Miro el espejo por la mañana y le hablo al varón del reflejo. Soy intensidad. No de esa intensidad fingida de los actores de tragedias de bolsillo, sino de la otra, la que arde sola sin testigos, la que te empapa la camisa aún antes de decir una palabra.
Con la naturalidad de quien respira sin pedirle permiso al aire. Salí a la calle y lo supe apenas el viento me tocó el rostro: no estaba hecho para las medias tintas ni para el café tibio. En esta época, ser alguien que siente y vive con intensidad es casi una grosería. Te miran raro si te brillan los ojos al hablar de algo que amas, si gesticulas con el cuerpo entero, si te quiebras sin pedir disculpas.
La intensidad se considera una herejía mayor, como usar sombrero en misa o amar con todas las letras. Uno se entrega y ya es sospechoso.
Se sataniza, sí. Darlo todo, incluso lo que no se sabe que se tiene. Amar algo, o alguien, como si el mundo no tuviera botón de pausa. Poner el alma en las cosas como si no doliera. ¿Desde cuándo la pasión es una falta de respeto? ¿Quién firmó ese edicto? Yo no.
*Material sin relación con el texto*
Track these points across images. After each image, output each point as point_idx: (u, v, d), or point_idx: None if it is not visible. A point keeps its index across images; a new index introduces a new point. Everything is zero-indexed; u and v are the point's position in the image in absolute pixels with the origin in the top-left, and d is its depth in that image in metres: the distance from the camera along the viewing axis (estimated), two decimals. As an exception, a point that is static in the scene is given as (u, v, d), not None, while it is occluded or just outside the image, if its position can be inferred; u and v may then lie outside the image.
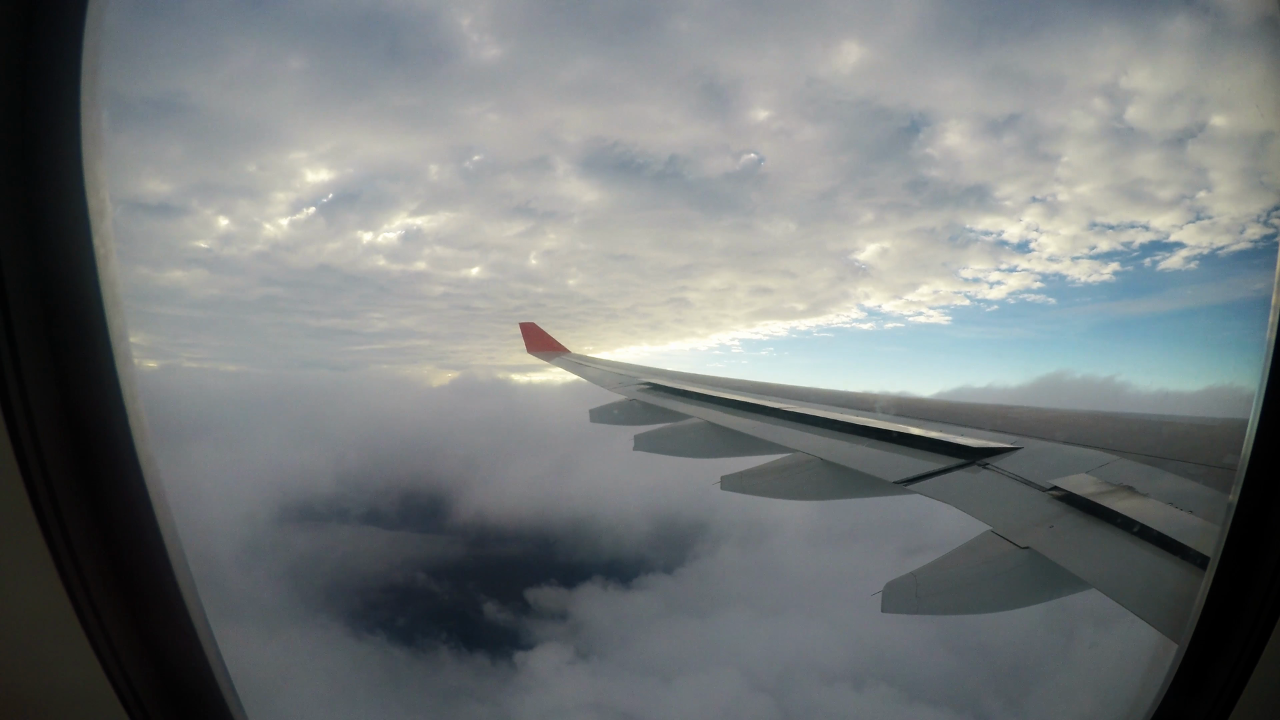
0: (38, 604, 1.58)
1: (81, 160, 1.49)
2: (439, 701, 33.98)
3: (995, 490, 4.31)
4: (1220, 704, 1.82)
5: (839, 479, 5.52)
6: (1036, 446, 4.90)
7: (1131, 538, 3.18)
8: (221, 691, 1.82)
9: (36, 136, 1.47)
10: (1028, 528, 3.65)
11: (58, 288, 1.53)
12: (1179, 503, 3.39)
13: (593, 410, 9.36)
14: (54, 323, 1.53)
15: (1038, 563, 3.38)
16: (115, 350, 1.58)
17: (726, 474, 5.95)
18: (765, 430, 6.93)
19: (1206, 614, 1.90)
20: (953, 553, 3.76)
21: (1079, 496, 3.72)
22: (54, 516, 1.53)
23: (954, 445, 5.08)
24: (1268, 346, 1.77)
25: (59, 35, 1.46)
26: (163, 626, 1.73)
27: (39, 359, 1.51)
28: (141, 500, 1.65)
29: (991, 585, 3.51)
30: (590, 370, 12.97)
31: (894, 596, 3.60)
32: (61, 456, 1.56)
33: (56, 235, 1.51)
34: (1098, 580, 3.07)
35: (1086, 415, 5.62)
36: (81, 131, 1.49)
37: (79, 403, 1.58)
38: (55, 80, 1.47)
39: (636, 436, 7.46)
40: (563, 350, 15.86)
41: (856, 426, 6.28)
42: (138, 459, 1.62)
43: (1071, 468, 4.24)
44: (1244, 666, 1.78)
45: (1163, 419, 5.05)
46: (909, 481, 4.75)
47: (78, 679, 1.64)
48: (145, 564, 1.68)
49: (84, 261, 1.52)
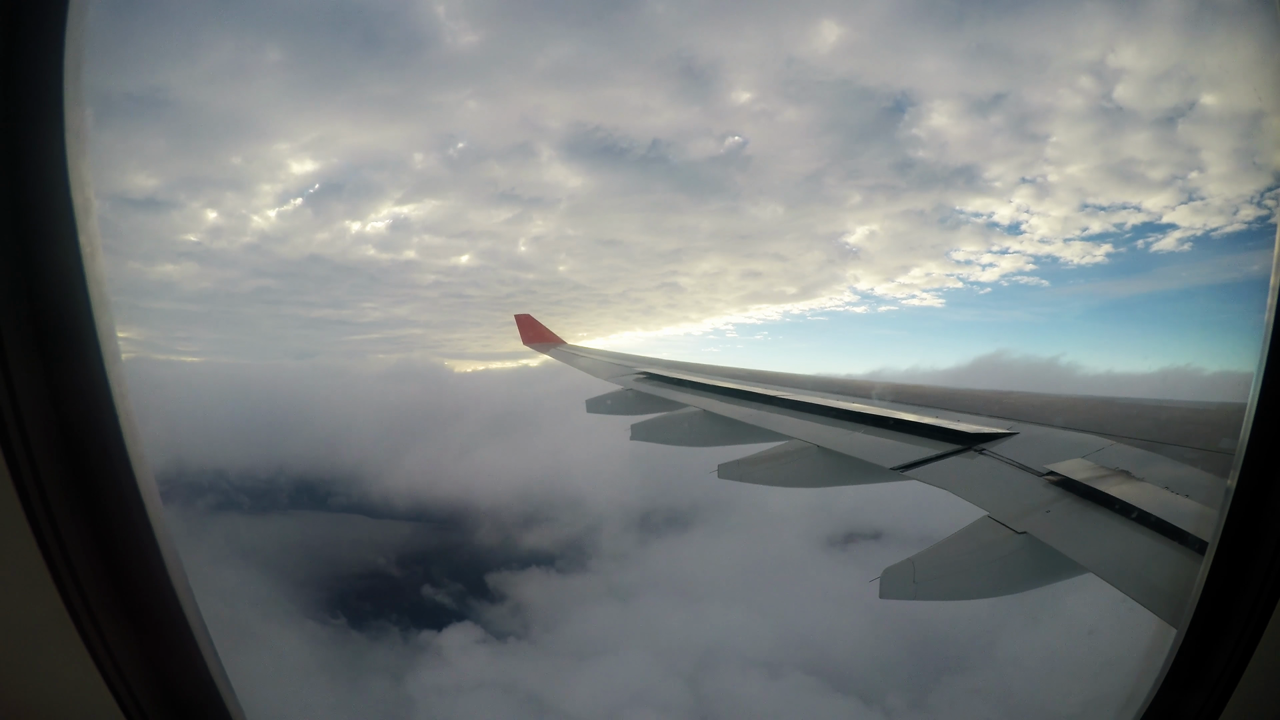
0: (31, 607, 1.56)
1: (65, 156, 1.48)
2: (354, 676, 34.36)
3: (991, 475, 4.32)
4: (1220, 688, 1.83)
5: (836, 466, 5.52)
6: (1032, 431, 4.91)
7: (1129, 522, 3.19)
8: (221, 694, 1.81)
9: (19, 133, 1.46)
10: (1024, 513, 3.66)
11: (44, 285, 1.51)
12: (1176, 487, 3.39)
13: (589, 400, 9.35)
14: (41, 321, 1.51)
15: (1035, 548, 3.39)
16: (104, 348, 1.56)
17: (723, 462, 5.95)
18: (761, 418, 6.93)
19: (1205, 599, 1.90)
20: (950, 538, 3.76)
21: (1075, 481, 3.72)
22: (46, 518, 1.52)
23: (950, 431, 5.08)
24: (1266, 329, 1.76)
25: (42, 32, 1.44)
26: (159, 628, 1.72)
27: (27, 358, 1.50)
28: (134, 499, 1.63)
29: (988, 570, 3.51)
30: (585, 360, 12.95)
31: (891, 582, 3.60)
32: (52, 456, 1.54)
33: (42, 232, 1.49)
34: (1095, 565, 3.07)
35: (1082, 400, 5.63)
36: (65, 128, 1.47)
37: (69, 402, 1.56)
38: (38, 77, 1.45)
39: (633, 426, 7.46)
40: (559, 341, 15.83)
41: (852, 413, 6.28)
42: (129, 457, 1.61)
43: (1068, 452, 4.25)
44: (1243, 651, 1.78)
45: (1159, 403, 5.06)
46: (905, 468, 4.75)
47: (74, 683, 1.63)
48: (139, 565, 1.67)
49: (70, 258, 1.50)
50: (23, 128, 1.46)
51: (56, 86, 1.45)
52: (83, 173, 1.50)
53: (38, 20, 1.44)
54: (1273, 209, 3.29)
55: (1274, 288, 1.74)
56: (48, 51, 1.45)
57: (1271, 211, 2.93)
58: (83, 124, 1.49)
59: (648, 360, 11.74)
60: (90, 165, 1.52)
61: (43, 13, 1.45)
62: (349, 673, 33.89)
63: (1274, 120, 2.16)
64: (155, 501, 1.66)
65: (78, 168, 1.49)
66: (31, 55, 1.44)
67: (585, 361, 12.85)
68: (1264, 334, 1.77)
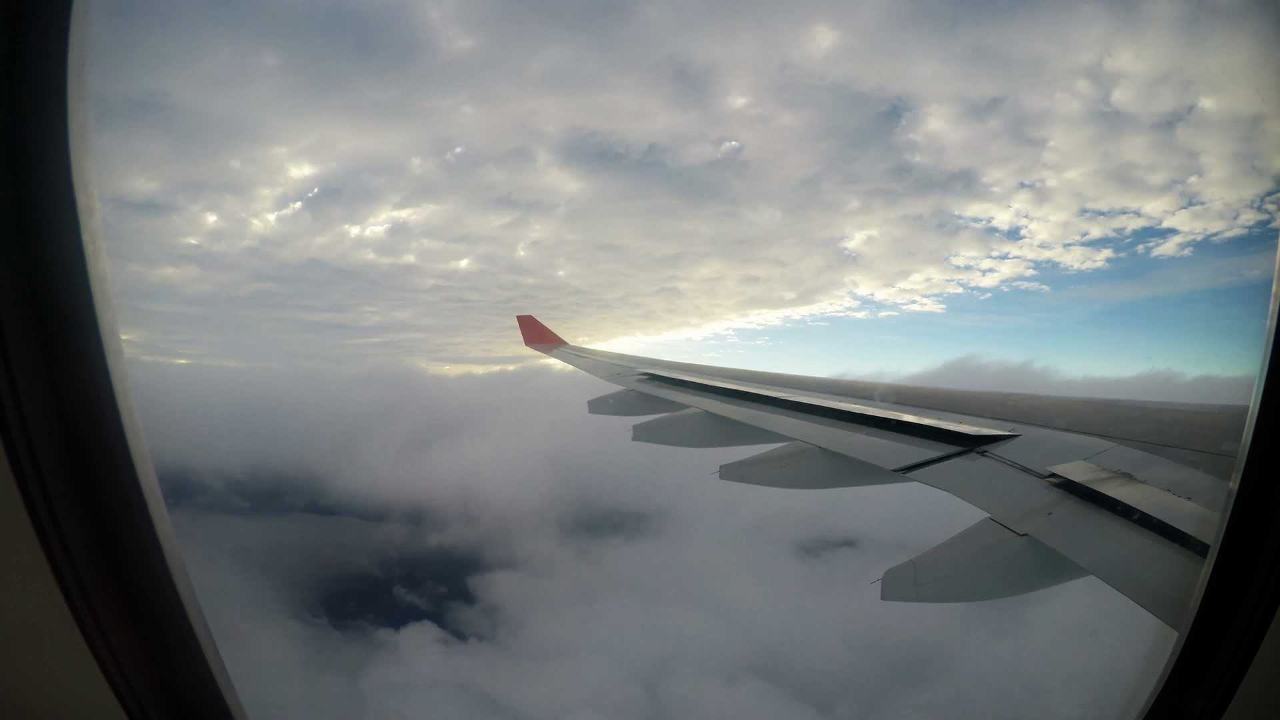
0: (33, 606, 1.57)
1: (69, 156, 1.48)
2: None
3: (993, 477, 4.32)
4: (1221, 691, 1.83)
5: (838, 467, 5.52)
6: (1034, 434, 4.90)
7: (1130, 525, 3.19)
8: (222, 693, 1.82)
9: (23, 134, 1.46)
10: (1026, 515, 3.66)
11: (47, 284, 1.51)
12: (1177, 490, 3.39)
13: (591, 401, 9.36)
14: (44, 320, 1.51)
15: (1036, 550, 3.39)
16: (107, 348, 1.56)
17: (725, 463, 5.95)
18: (763, 419, 6.93)
19: (1207, 602, 1.90)
20: (952, 540, 3.76)
21: (1077, 483, 3.72)
22: (49, 519, 1.52)
23: (952, 433, 5.08)
24: (1268, 334, 1.76)
25: (46, 33, 1.45)
26: (161, 627, 1.72)
27: (30, 357, 1.50)
28: (136, 498, 1.63)
29: (990, 572, 3.51)
30: (587, 361, 12.96)
31: (893, 584, 3.61)
32: (55, 455, 1.54)
33: (45, 231, 1.50)
34: (1097, 567, 3.07)
35: (1084, 402, 5.62)
36: (69, 129, 1.47)
37: (71, 400, 1.56)
38: (41, 76, 1.46)
39: (635, 427, 7.47)
40: (561, 343, 15.85)
41: (854, 415, 6.27)
42: (131, 456, 1.61)
43: (1069, 455, 4.24)
44: (1245, 654, 1.78)
45: (1161, 406, 5.05)
46: (907, 469, 4.75)
47: (75, 681, 1.63)
48: (142, 563, 1.67)
49: (74, 259, 1.50)
50: (26, 128, 1.46)
51: (60, 86, 1.46)
52: (86, 173, 1.50)
53: (42, 20, 1.45)
54: (1273, 213, 3.30)
55: (1276, 294, 1.75)
56: (51, 51, 1.45)
57: (1272, 216, 2.93)
58: (86, 125, 1.50)
59: (649, 361, 11.75)
60: (94, 165, 1.52)
61: (46, 13, 1.45)
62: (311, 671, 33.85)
63: (1274, 123, 2.16)
64: (158, 500, 1.66)
65: (81, 168, 1.49)
66: (35, 55, 1.44)
67: (587, 362, 12.87)
68: (1266, 338, 1.77)
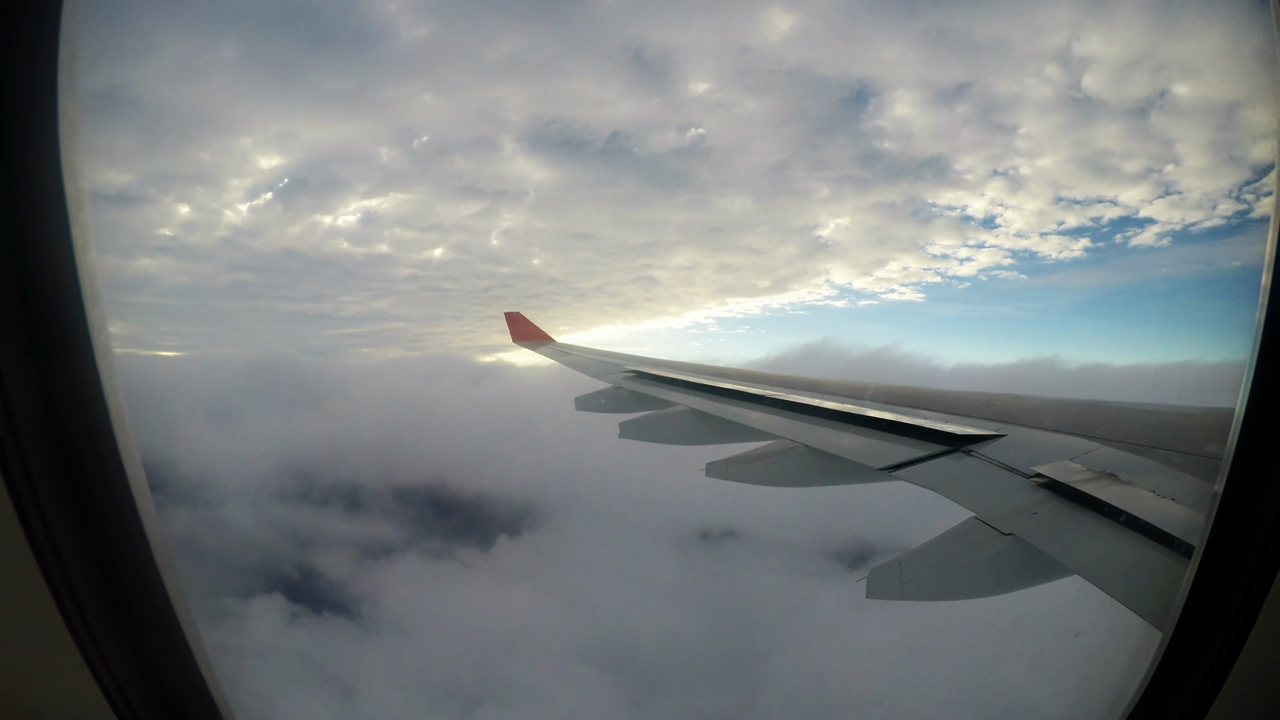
0: (23, 606, 1.55)
1: (59, 151, 1.46)
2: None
3: (979, 477, 4.33)
4: (1204, 691, 1.83)
5: (824, 466, 5.53)
6: (1020, 434, 4.93)
7: (1115, 525, 3.20)
8: (212, 694, 1.80)
9: (10, 128, 1.45)
10: (1011, 514, 3.67)
11: (36, 279, 1.49)
12: (1162, 491, 3.41)
13: (578, 398, 9.34)
14: (33, 315, 1.50)
15: (1021, 549, 3.40)
16: (95, 343, 1.55)
17: (711, 461, 5.94)
18: (751, 417, 6.93)
19: (1191, 602, 1.90)
20: (937, 539, 3.77)
21: (1062, 484, 3.74)
22: (38, 517, 1.50)
23: (938, 432, 5.10)
24: (1256, 331, 1.75)
25: (32, 27, 1.43)
26: (151, 628, 1.71)
27: (18, 353, 1.48)
28: (125, 497, 1.62)
29: (975, 571, 3.53)
30: (575, 358, 12.94)
31: (878, 582, 3.61)
32: (44, 453, 1.52)
33: (34, 226, 1.48)
34: (1081, 567, 3.09)
35: (1071, 403, 5.66)
36: (59, 122, 1.46)
37: (61, 397, 1.55)
38: (30, 70, 1.44)
39: (621, 424, 7.45)
40: (548, 339, 15.82)
41: (842, 414, 6.30)
42: (120, 453, 1.59)
43: (1055, 455, 4.27)
44: (1228, 654, 1.78)
45: (1147, 407, 5.09)
46: (893, 468, 4.76)
47: (65, 682, 1.61)
48: (131, 563, 1.65)
49: (63, 253, 1.49)
50: (13, 122, 1.45)
51: (50, 81, 1.45)
52: (76, 166, 1.49)
53: (31, 14, 1.44)
54: (1252, 203, 3.31)
55: (1265, 288, 1.73)
56: (41, 45, 1.44)
57: (1251, 206, 2.95)
58: (75, 118, 1.49)
59: (637, 359, 11.73)
60: (84, 159, 1.51)
61: (36, 8, 1.44)
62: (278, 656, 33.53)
63: (1251, 112, 2.14)
64: (147, 499, 1.65)
65: (70, 161, 1.48)
66: (25, 49, 1.43)
67: (574, 359, 12.84)
68: (1254, 336, 1.76)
Si esto está mal, y algunos lo dicen como quien sentencia desde una oficina con persianas cerradas, entonces háganme un trono y corónenme: soy el emperador de los malos, de los que sienten demasiado, de los que no disimulan. Y que vengan los protocolos sociales a morderme los talones, yo no pienso entibiarme para encajar en un molde hecho de plastilina gris.
Seré fuego. Seré grito. Seré mi propia metáfora.